On March 22, 2013, the U.S. Senate voted 75-to-24 in favor of the concept of the Marketplace Fairness Act. The actual Marketplace Fairness Act was introduced in both chambers in February, but last week Senator Enzi, the sponsor of the Senate bill, offered an amendment to the 2014 Budget Resolution that would include insertion of the language of Marketplace Fairness in the budget. It was a largely symbolic tactic since the Budget Resolution itself will not become law, but by approving the amendment, the Senate has shown that there is broad, bipartisan support for the notion of requiring remote sellers to collect sales tax.

 

On May 6, 2013, the U.S. Senate passed the Marketplace Fairness Act with a 69-27 vote.

 

UPDATE: On September 18, 2013, Rep. Bob Goodlatte, the chairman of the House Judiciary Committee released a set of seven principles that he believes any internet sales tax bill should meet.  The seven principles outlined by Goodlatte are tax relief, tech neutrality, no regulation without representation, simplicity, tax competition, states’ rights, and privacy rights.  For more details on the principles, click here to see the House Judiciary Committee’s press release.

 

We are continuing to track the activities of these bills.  We are also involved in planning efforts involving states and businesses regarding the potential implementation consequences of passage.  Watch for updates in the Sales Tax Compass as well as through our Twitter account and LinkedIn updates. 

 

The text of the bill passed by the Senate can be viewed here.

 

For an update on this news item, visit Senate Introduces Marketplace Fairness Act of 2015.

 

(H.R. 684 and S. 336, as introduced in Congress on February 14, 2013; S.743, as passed by the U.S. Senate on May 6, 2013)

(09/20/2013)

Effective October 1, 2008, the Tax Commission will no longer allow contractors to substitute sales tax charged to the customer on improvements to real property for the tax owed on the purchase of building materials. Since jobs such as laying carpet, installing windows, doors, wallboard, built-in appliances and furnaces are not retail sales of goods, the contractor should not charge sales tax to its customers or purchase materials tax exempt. Instead, the contractor should pay sales or use tax when it purchases materials, and charge customers a total price that includes all costs of doing business, including sales tax paid. (News, Idaho State Tax Commission, June 2008)

(07/02/2008)

Effective July 1, 2008, Idaho HB 561 amends existing law to provide that the production exemption from sales and use tax shall be available to a business or separately operated segment of a business engaged in the business of processing materials, substances or commodities for use as fuel for the production of energy. The exemption is available regardless of 1) business type, 2) ownership of the materials being processed, or 3) ultimate sale within or outside of Idaho. (2008 ID H.B. 561, Effective July 1, 2008)

(03/31/2008)

This legislation amends section 63-3611 of the Idaho Code to provide that a “retailer engaged in business in this state” be defined as any retailer with substantial nexus in this state, and creates a new section 63-3615A of the Idaho Code. A retailer has “substantial nexus” with Idaho if both of the following apply: (1) the retailer and an in-state business maintaining one or more locations within Idaho are related parties; and (2) the retailer and the in-state business use an identical or substantially similar name, trade name, trademark, or goodwill to develop, promote, or maintain sales, or the in-state business provides services to, or that inure to the benefit of, the out-of-state business related to developing, promoting, or maintaining the in-state market.
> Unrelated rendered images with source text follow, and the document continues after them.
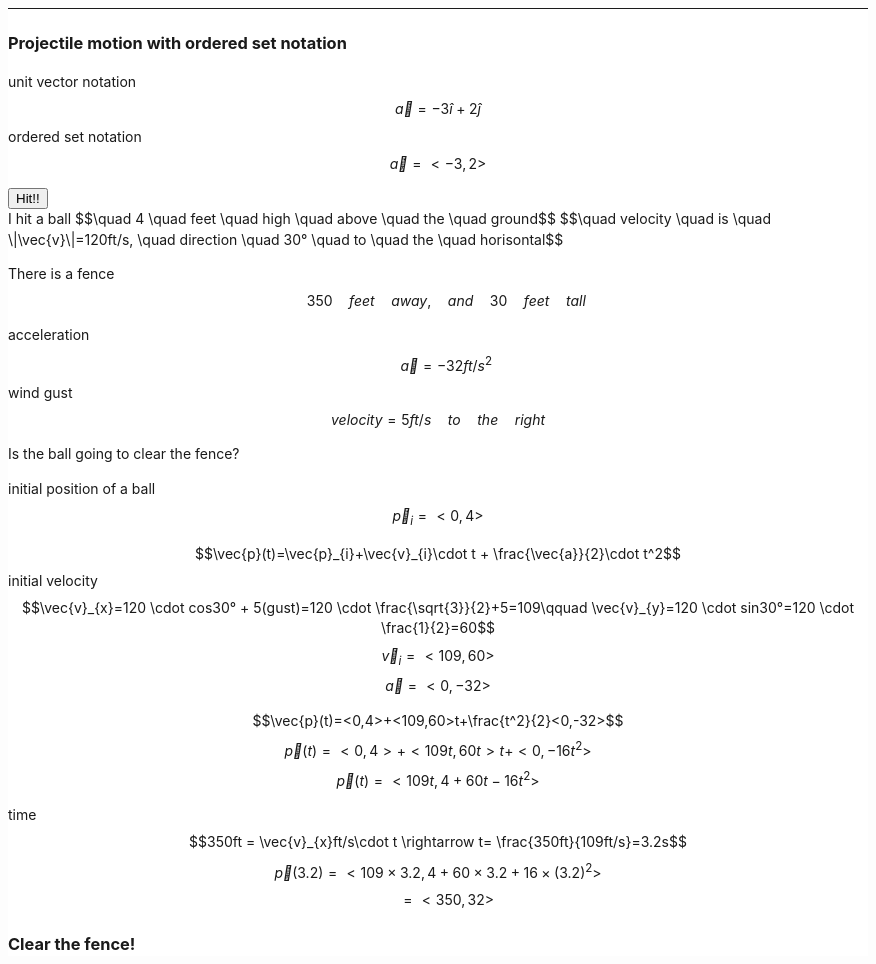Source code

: --------

### Projectile motion with ordered set notation  
 
unit vector notation
$$\vec{a}=-3\hat{i} + 2\hat{j}$$
ordered set notation
$$\vec{a}=<-3,2>$$

<div id="svg12"></div>
<button id="run12" class="btn-info btn-lg">Hit!!</button>
<div class="panel">
I hit a ball 
$$\quad 4 \quad feet \quad high \quad above \quad the \quad ground$$
$$\quad velocity \quad is  \quad \|\vec{v}\|=120ft/s,
\quad direction \quad 30° \quad to \quad the \quad horisontal$$

There is a fence
$$\quad350 \quad feet \quad away, \quad and
\quad 30 \quad feet \quad tall$$

acceleration
$$\quad \vec{a}=-32 ft/s^2$$
wind gust
$$velocity=5ft/s \quad to \quad the \quad right$$
</div>
<div class="panel panel-info">
  <div class="panel-heading">
    Is the ball going to clear the fence?  
  </div>
</div>

initial position of a ball
$$\vec{p}_{i}=<0,4>$$

$$\vec{p}(t)=\vec{p}_{i}+\vec{v}_{i}\cdot t + \frac{\vec{a}}{2}\cdot t^2$$
initial velocity
$$\vec{v}_{x}=120 \cdot cos30° + 5(gust)=120 \cdot \frac{\sqrt{3}}{2}+5=109\qquad
\vec{v}_{y}=120 \cdot sin30°=120 \cdot \frac{1}{2}=60$$
$$\vec{v}_{i}=<109,60>$$
$$\vec{a}=<0,-32>$$

$$\vec{p}(t)=<0,4>+<109,60>t+\frac{t^2}{2}<0,-32>$$
$$\vec{p}(t)=<0,4>+<109t,60t>t+<0,-16t^2>$$
$$\vec{p}(t)=<109t,4+60t-16t^2>$$

time
$$350ft = \vec{v}_{x}ft/s\cdot t \rightarrow t= \frac{350ft}{109ft/s}=3.2s$$
$$\vec{p}(3.2)=<109\times3.2,4+60\times3.2+16\times(3.2)^2>$$
$$\quad=<350,32>$$
<h3 class="text-gold">Clear the fence!</h3>

<script type="text/javascript" src="http://cdn.mathjax.org/mathjax/latest/MathJax.js?config=TeX-AMS-MML_SVG"></script>
<script src="http://d3js.org/d3.v3.min.js" charset="utf-8"></script>
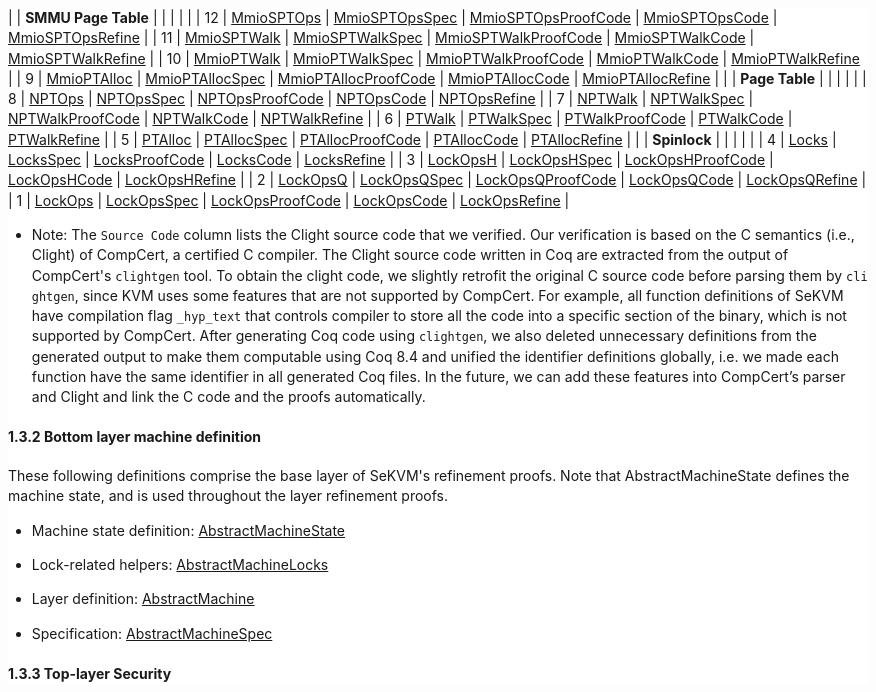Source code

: |    | **SMMU Page Table**     |                        |                             |                        |                          |
| 12 | [MmioSPTOps][]          | [MmioSPTOpsSpec][]     | [MmioSPTOpsProofCode][]     | [MmioSPTOpsCode][]     | [MmioSPTOpsRefine][]     |
| 11 | [MmioSPTWalk][]         | [MmioSPTWalkSpec][]    | [MmioSPTWalkProofCode][]    | [MmioSPTWalkCode][]    | [MmioSPTWalkRefine][]    |
| 10 | [MmioPTWalk][]          | [MmioPTWalkSpec][]     | [MmioPTWalkProofCode][]     | [MmioPTWalkCode][]     | [MmioPTWalkRefine][]     |
| 9  | [MmioPTAlloc][]         | [MmioPTAllocSpec][]    | [MmioPTAllocProofCode][]    | [MmioPTAllocCode][]    | [MmioPTAllocRefine][]    |
|    | **Page Table**          |                        |                             |                        |                          |
| 8  | [NPTOps][]              | [NPTOpsSpec][]         | [NPTOpsProofCode][]         | [NPTOpsCode][]         | [NPTOpsRefine][]         |
| 7  | [NPTWalk][]             | [NPTWalkSpec][]        | [NPTWalkProofCode][]        | [NPTWalkCode][]        | [NPTWalkRefine][]        |
| 6  | [PTWalk][]              | [PTWalkSpec][]         | [PTWalkProofCode][]         | [PTWalkCode][]         | [PTWalkRefine][]         |
| 5  | [PTAlloc][]             | [PTAllocSpec][]        | [PTAllocProofCode][]        | [PTAllocCode][]        | [PTAllocRefine][]        |
|    | **Spinlock**            |                        |                             |                        |                          |
| 4  | [Locks][]               | [LocksSpec][]          | [LocksProofCode][]          | [LocksCode][]          | [LocksRefine][]          |
| 3  | [LockOpsH][]            | [LockOpsHSpec][]       | [LockOpsHProofCode][]       | [LockOpsHCode][]       | [LockOpsHRefine][]       |
| 2  | [LockOpsQ][]            | [LockOpsQSpec][]       | [LockOpsQProofCode][]       | [LockOpsQCode][]       | [LockOpsQRefine][]       |
| 1  | [LockOps][]             | [LockOpsSpec][]        | [LockOpsProofCode][]        | [LockOpsCode][]        | [LockOpsRefine][]        |
* Note: The `Source Code` column lists the Clight source code that we verified. Our verification is based on the C semantics (i.e., Clight) of CompCert, a certified C compiler. The Clight source code written in Coq are extracted from the output of CompCert's `clightgen` tool. To obtain the clight code, we slightly retrofit the original C source code before parsing them by `clightgen`, since KVM uses some features that are not supported by CompCert. For example, all function definitions of SeKVM have compilation flag `_hyp_text` that controls compiler to store all the code into a specific section of the binary, which is not supported by CompCert. After generating Coq code using `clightgen`, we also deleted unnecessary definitions from the generated output to make them computable using Coq 8.4 and unified the identifier definitions globally, i.e. we made each function have the same identifier in all generated Coq files. In the future, we can add these features into CompCert’s parser and Clight and link the C code and the proofs automatically.

#### 1.3.2 Bottom layer machine definition

These following definitions comprise the base layer of SeKVM's refinement proofs.
Note that AbstractMachineState defines the machine state,
and is used throughout the layer refinement proofs.

* Machine state definition: [AbstractMachineState][]

* Lock-related helpers: [AbstractMachineLocks][]

* Layer definition: [AbstractMachine][]

* Specification: [AbstractMachineSpec][]

#### 1.3.3 Top-layer Security


[AbstractMachineState]: proofs/sekvm/sekvm_layers/RData.md
[AbstractMachineLocks]: proofs/sekvm/sekvm_layers/CalLock.md
[AbstractMachine]: proofs/sekvm/sekvm_layers/AbstractMachine.md
[AbstractMachineSpec]: proofs/sekvm/sekvm_layers/AbstractMachineSpec.md
[LockOps]: proofs/sekvm/sekvm_layers/LockOps.md
[LockOpsSpec]: proofs/sekvm/sekvm_layers/LockOpsSpec.md
[LockOpsProofCode]: proofs/sekvm/sekvm_layers/LockOpsProofCode.md
[LockOpsCode]: proofs/sekvm/sekvm_layers/LockOpsCode.md
[LockOpsRefine]: proofs/sekvm/sekvm_layers/LockOpsRefine.md
[LockOpsQ]: proofs/sekvm/sekvm_layers/LockOpsQ.md
[LockOpsQSpec]: proofs/sekvm/sekvm_layers/LockOpsQSpec.md
[LockOpsQProofCode]: proofs/sekvm/sekvm_layers/LockOpsQProofCode.md
[LockOpsQCode]: proofs/sekvm/sekvm_layers/LockOpsQCode.md
[LockOpsQRefine]: proofs/sekvm/sekvm_layers/LockOpsQRefine.md
[LockOpsH]: proofs/sekvm/sekvm_layers/LockOpsH.md
[LockOpsHSpec]: proofs/sekvm/sekvm_layers/LockOpsHSpec.md
[LockOpsHProofCode]: proofs/sekvm/sekvm_layers/LockOpsHProofCode.md
[LockOpsHCode]: proofs/sekvm/sekvm_layers/LockOpsHCode.md
[LockOpsHRefine]: proofs/sekvm/sekvm_layers/LockOpsHRefine.md
[Locks]: proofs/sekvm/sekvm_layers/Locks.md
[LocksSpec]: proofs/sekvm/sekvm_layers/LocksSpec.md
[LocksProofCode]: proofs/sekvm/sekvm_layers/LocksProofCode.md
[LocksCode]: proofs/sekvm/sekvm_layers/LocksCode.md
[LocksRefine]: proofs/sekvm/sekvm_layers/LocksRefine.md
[PTAlloc]: proofs/sekvm/sekvm_layers/PTAlloc.md
[PTAllocSpec]: proofs/sekvm/sekvm_layers/PTAllocSpec.md
[PTAllocProofCode]: proofs/sekvm/sekvm_layers/PTAllocProofCode.md
[PTAllocCode]: proofs/sekvm/sekvm_layers/PTAllocCode.md
[PTAllocRefine]: proofs/sekvm/sekvm_layers/PTAllocRefine.md
[PTWalk]: proofs/sekvm/sekvm_layers/PTWalk.md
[PTWalkSpec]: proofs/sekvm/sekvm_layers/PTWalkSpec.md
[PTWalkProofCode]: proofs/sekvm/sekvm_layers/PTWalkProofCode.md
[PTWalkCode]: proofs/sekvm/sekvm_layers/PTWalkCode.md
[PTWalkRefine]: proofs/sekvm/sekvm_layers/PTWalkRefine.md
[NPTWalk]: proofs/sekvm/sekvm_layers/NPTWalk.md
[NPTWalkSpec]: proofs/sekvm/sekvm_layers/NPTWalkSpec.md
[NPTWalkProofCode]: proofs/sekvm/sekvm_layers/NPTWalkProofCode.md
[NPTWalkCode]: proofs/sekvm/sekvm_layers/NPTWalkCode.md
[NPTWalkRefine]: proofs/sekvm/sekvm_layers/NPTWalkRefine.md
[NPTOps]: proofs/sekvm/sekvm_layers/NPTOps.md
[NPTOpsSpec]: proofs/sekvm/sekvm_layers/NPTOpsSpec.md
[NPTOpsProofCode]: proofs/sekvm/sekvm_layers/NPTOpsProofCode.md
[NPTOpsCode]: proofs/sekvm/sekvm_layers/NPTOpsCode.md
[NPTOpsRefine]: proofs/sekvm/sekvm_layers/NPTOpsRefine.md
[MemRegion]: proofs/sekvm/sekvm_layers/MemRegion.md
[MemRegionSpec]: proofs/sekvm/sekvm_layers/MemRegionSpec.md
[MemRegionProofCode]: proofs/sekvm/sekvm_layers/MemRegionProofCode.md
[MemRegionCode]: proofs/sekvm/sekvm_layers/MemRegionCode.md
[MemRegionRefine]: proofs/sekvm/sekvm_layers/MemRegionRefine.md
[PageIndex]: proofs/sekvm/sekvm_layers/PageIndex.md
[PageIndexSpec]: proofs/sekvm/sekvm_layers/PageIndexSpec.md
[PageIndexProofCode]: proofs/sekvm/sekvm_layers/PageIndexProofCode.md
[PageIndexCode]: proofs/sekvm/sekvm_layers/PageIndexCode.md
[PageIndexRefine]: proofs/sekvm/sekvm_layers/PageIndexRefine.md
[PageManager]: proofs/sekvm/sekvm_layers/PageManager.md
[PageManagerSpec]: proofs/sekvm/sekvm_layers/PageManagerSpec.md
[PageManagerProofCode]: proofs/sekvm/sekvm_layers/PageManagerProofCode.md
[PageManagerCode]: proofs/sekvm/sekvm_layers/PageManagerCode.md
[PageManagerRefine]: proofs/sekvm/sekvm_layers/PageManagerRefine.md
[MemManager]: proofs/sekvm/sekvm_layers/MemManager.md
[MemManagerSpec]: proofs/sekvm/sekvm_layers/MemManagerSpec.md
[MemManagerProofCode]: proofs/sekvm/sekvm_layers/MemManagerProofCode.md
[MemManagerCode]: proofs/sekvm/sekvm_layers/MemManagerCode.md
[MemManagerRefine]: proofs/sekvm/sekvm_layers/MemManagerRefine.md
[MemoryOps]: proofs/sekvm/sekvm_layers/MemoryOps.md
[MemoryOpsSpec]: proofs/sekvm/sekvm_layers/MemoryOpsSpec.md
[MemoryOpsProofCode]: proofs/sekvm/sekvm_layers/MemoryOpsProofCode.md
[MemoryOpsCode]: proofs/sekvm/sekvm_layers/MemoryOpsCode.md
[MemoryOpsRefine]: proofs/sekvm/sekvm_layers/MemoryOpsRefine.md
[VMPower]: proofs/sekvm/sekvm_layers/VMPower.md
[VMPowerSpec]: proofs/sekvm/sekvm_layers/VMPowerSpec.md
[VMPowerProofCode]: proofs/sekvm/sekvm_layers/VMPowerProofCode.md
[VMPowerCode]: proofs/sekvm/sekvm_layers/VMPowerCode.md
[VMPowerRefine]: proofs/sekvm/sekvm_layers/VMPowerRefine.md
[BootCore]: proofs/sekvm/sekvm_layers/BootCore.md
[BootCoreSpec]: proofs/sekvm/sekvm_layers/BootCoreSpec.md
[BootCoreProofCode]: proofs/sekvm/sekvm_layers/BootCoreProofCode.md
[BootCoreCode]: proofs/sekvm/sekvm_layers/BootCoreCode.md
[BootCoreRefine]: proofs/sekvm/sekvm_layers/BootCoreRefine.md
[BootAux]: proofs/sekvm/sekvm_layers/BootAux.md
[BootAuxSpec]: proofs/sekvm/sekvm_layers/BootAuxSpec.md
[BootAuxProofCode]: proofs/sekvm/sekvm_layers/BootAuxProofCode.md
[BootAuxCode]: proofs/sekvm/sekvm_layers/BootAuxCode.md
[BootAuxRefine]: proofs/sekvm/sekvm_layers/BootAuxRefine.md
[BootOps]: proofs/sekvm/sekvm_layers/BootOps.md
[BootOpsSpec]: proofs/sekvm/sekvm_layers/BootOpsSpec.md
[BootOpsProofCode]: proofs/sekvm/sekvm_layers/BootOpsProofCode.md
[BootOpsCode]: proofs/sekvm/sekvm_layers/BootOpsCode.md
[BootOpsRefine]: proofs/sekvm/sekvm_layers/BootOpsRefine.md
[MmioPTAlloc]: proofs/sekvm/sekvm_layers/MmioPTAlloc.md
[MmioPTAllocSpec]: proofs/sekvm/sekvm_layers/MmioPTAllocSpec.md
[MmioPTAllocProofCode]: proofs/sekvm/sekvm_layers/MmioPTAllocProofCode.md
[MmioPTAllocCode]: proofs/sekvm/sekvm_layers/MmioPTAllocCode.md
[MmioPTAllocRefine]: proofs/sekvm/sekvm_layers/MmioPTAllocRefine.md
[MmioPTWalk]: proofs/sekvm/sekvm_layers/MmioPTWalk.md
[MmioPTWalkSpec]: proofs/sekvm/sekvm_layers/MmioPTWalkSpec.md
[MmioPTWalkProofCode]: proofs/sekvm/sekvm_layers/MmioPTWalkProofCode.md
[MmioPTWalkCode]: proofs/sekvm/sekvm_layers/MmioPTWalkCode.md
[MmioPTWalkRefine]: proofs/sekvm/sekvm_layers/MmioPTWalkRefine.md
[MmioSPTWalk]: proofs/sekvm/sekvm_layers/MmioSPTWalk.md
[MmioSPTWalkSpec]: proofs/sekvm/sekvm_layers/MmioSPTWalkSpec.md
[MmioSPTWalkProofCode]: proofs/sekvm/sekvm_layers/MmioSPTWalkProofCode.md
[MmioSPTWalkCode]: proofs/sekvm/sekvm_layers/MmioSPTWalkCode.md
[MmioSPTWalkRefine]: proofs/sekvm/sekvm_layers/MmioSPTWalkRefine.md
[MmioSPTOps]: proofs/sekvm/sekvm_layers/MmioSPTOps.md
[MmioSPTOpsSpec]: proofs/sekvm/sekvm_layers/MmioSPTOpsSpec.md
[MmioSPTOpsProofCode]: proofs/sekvm/sekvm_layers/MmioSPTOpsProofCode.md
[MmioSPTOpsCode]: proofs/sekvm/sekvm_layers/MmioSPTOpsCode.md
[MmioSPTOpsRefine]: proofs/sekvm/sekvm_layers/MmioSPTOpsRefine.md
[MmioRaw]: proofs/sekvm/sekvm_layers/MmioRaw.md
[MmioRawSpec]: proofs/sekvm/sekvm_layers/MmioRawSpec.md
[MmioRawProofCode]: proofs/sekvm/sekvm_layers/MmioRawProofCode.md
[MmioRawCode]: proofs/sekvm/sekvm_layers/MmioRawCode.md
[MmioRawRefine]: proofs/sekvm/sekvm_layers/MmioRawRefine.md
[MmioCoreAux]: proofs/sekvm/sekvm_layers/MmioCoreAux.md
[MmioCoreAuxSpec]: proofs/sekvm/sekvm_layers/MmioCoreAuxSpec.md
[MmioCoreAuxProofCode]: proofs/sekvm/sekvm_layers/MmioCoreAuxProofCode.md
[MmioCoreAuxCode]: proofs/sekvm/sekvm_layers/MmioCoreAuxCode.md
[MmioCoreAuxRefine]: proofs/sekvm/sekvm_layers/MmioCoreAuxRefine.md
[MmioCore]: proofs/sekvm/sekvm_layers/MmioCore.md
[MmioCoreSpec]: proofs/sekvm/sekvm_layers/MmioCoreSpec.md
[MmioCoreProofCode]: proofs/sekvm/sekvm_layers/MmioCoreProofCode.md
[MmioCoreCode]: proofs/sekvm/sekvm_layers/MmioCoreCode.md
[MmioCoreRefine]: proofs/sekvm/sekvm_layers/MmioCoreRefine.md
[MmioOpsAux]: proofs/sekvm/sekvm_layers/MmioOpsAux.md
[MmioOpsAuxSpec]: proofs/sekvm/sekvm_layers/MmioOpsAuxSpec.md
[MmioOpsAuxProofCode]: proofs/sekvm/sekvm_layers/MmioOpsAuxProofCode.md
[MmioOpsAuxCode]: proofs/sekvm/sekvm_layers/MmioOpsAuxCode.md
[MmioOpsAuxRefine]: proofs/sekvm/sekvm_layers/MmioOpsAuxRefine.md
[MmioOps]: proofs/sekvm/sekvm_layers/MmioOps.md
[MmioOpsSpec]: proofs/sekvm/sekvm_layers/MmioOpsSpec.md
[MmioOpsProofCode]: proofs/sekvm/sekvm_layers/MmioOpsProofCode.md
[MmioOpsCode]: proofs/sekvm/sekvm_layers/MmioOpsCode.md
[MmioOpsRefine]: proofs/sekvm/sekvm_layers/MmioOpsRefine.md
[VCPUOpsAux]: proofs/sekvm/sekvm_layers/VCPUOpsAux.md
[VCPUOpsAuxSpec]: proofs/sekvm/sekvm_layers/VCPUOpsAuxSpec.md
[VCPUOpsAuxProofCode]: proofs/sekvm/sekvm_layers/VCPUOpsAuxProofCode.md
[VCPUOpsAuxCode]: proofs/sekvm/sekvm_layers/VCPUOpsAuxCode.md
[VCPUOpsAuxRefine]: proofs/sekvm/sekvm_layers/VCPUOpsAuxRefine.md
[VCPUOps]: proofs/sekvm/sekvm_layers/VCPUOps.md
[VCPUOpsSpec]: proofs/sekvm/sekvm_layers/VCPUOpsSpec.md
[VCPUOpsProofCode]: proofs/sekvm/sekvm_layers/VCPUOpsProofCode.md
[VCPUOpsCode]: proofs/sekvm/sekvm_layers/VCPUOpsCode.md
[VCPUOpsRefine]: proofs/sekvm/sekvm_layers/VCPUOpsRefine.md
[CtxtSwitch]: proofs/sekvm/sekvm_layers/CtxtSwitch.md
[CtxtSwitchSpec]: proofs/sekvm/sekvm_layers/CtxtSwitchSpec.md
[CtxtSwitchProofCode]: proofs/sekvm/sekvm_layers/CtxtSwitchProofCode.md
[CtxtSwitchCode]: proofs/sekvm/sekvm_layers/CtxtSwitchCode.md
[CtxtSwitchRefine]: proofs/sekvm/sekvm_layers/CtxtSwitchRefine.md
[MemHandler]: proofs/sekvm/sekvm_layers/MemHandler.md
[MemHandlerSpec]: proofs/sekvm/sekvm_layers/MemHandlerSpec.md
[MemHandlerProofCode]: proofs/sekvm/sekvm_layers/MemHandlerProofCode.md
[MemHandlerCode]: proofs/sekvm/sekvm_layers/MemHandlerCode.md
[MemHandlerRefine]: proofs/sekvm/sekvm_layers/MemHandlerRefine.md
[FaultHandler]: proofs/sekvm/sekvm_layers/FaultHandler.md
[FaultHandlerSpec]: proofs/sekvm/sekvm_layers/FaultHandlerSpec.md
[FaultHandlerProofCode]: proofs/sekvm/sekvm_layers/FaultHandlerProofCode.md
[FaultHandlerCode]: proofs/sekvm/sekvm_layers/FaultHandlerCode.md
[FaultHandlerRefine]: proofs/sekvm/sekvm_layers/FaultHandlerRefine.md
[TrapDispatcher]: proofs/sekvm/sekvm_layers/TrapDispatcher.md
[TrapDispatcherSpec]: proofs/sekvm/sekvm_layers/TrapDispatcherSpec.md
[TrapDispatcherProofCode]: proofs/sekvm/sekvm_layers/TrapDispatcherProofCode.md
[TrapDispatcherCode]: proofs/sekvm/sekvm_layers/TrapDispatcherCode.md
[TrapDispatcherRefine]: proofs/sekvm/sekvm_layers/TrapDispatcherRefine.md
[TrapHandlerRaw]: proofs/sekvm/sekvm_layers/TrapHandlerRaw.md
[TrapHandlerRawSpec]: proofs/sekvm/sekvm_layers/TrapHandlerRawSpec.md
[TrapHandlerRawProofCode]: proofs/sekvm/sekvm_layers/TrapHandlerRawProofCode.md
[TrapHandlerRawCode]: proofs/sekvm/sekvm_layers/TrapHandlerRawCode.md
[TrapHandlerRawRefine]: proofs/sekvm/sekvm_layers/TrapHandlerRawRefine.md
[TrapHandler]: proofs/sekvm/sekvm_layers/TrapHandler.md
[TrapHandlerSpec]: proofs/sekvm/sekvm_layers/TrapHandlerSpec.md
[TrapHandlerProofCode]: proofs/sekvm/sekvm_layers/TrapHandlerProofCode.md
[TrapHandlerCode]: proofs/sekvm/sekvm_layers/TrapHandlerCode.md
[TrapHandlerRefine]: proofs/sekvm/sekvm_layers/TrapHandlerRefine.md
[Invs]: proofs/sekvm/sekvm_layers/SecurityInvs.md
[InvProofs]: proofs/sekvm/sekvm_layers/SecurityInvProofs.md
[SecurityDef]: proofs/sekvm/sekvm_layers/SecuritySecurityDef.md
[Noninterference]: proofs/sekvm/sekvm_layers/SecurityNoninterference.md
In Summary, the amendment provides that a retailer engaged in business in this state be defined as any retailer with substantial nexus in this state; provides that any retailer having a franchisee or license operating under its trade name or owned by the same entity or corporation in the State of Idaho be required to collect sales and use taxes from its customers. If two entities are related parties, a determination by applying several tests that incorporate provisions from the Internal Revenue Code. (IRC 63-3004). Also, the above provisions do not apply to a retailer that had less than $100,000 in sales in Idaho in the previous year. (2008 ID H 360, Enacted, March 3, 2008).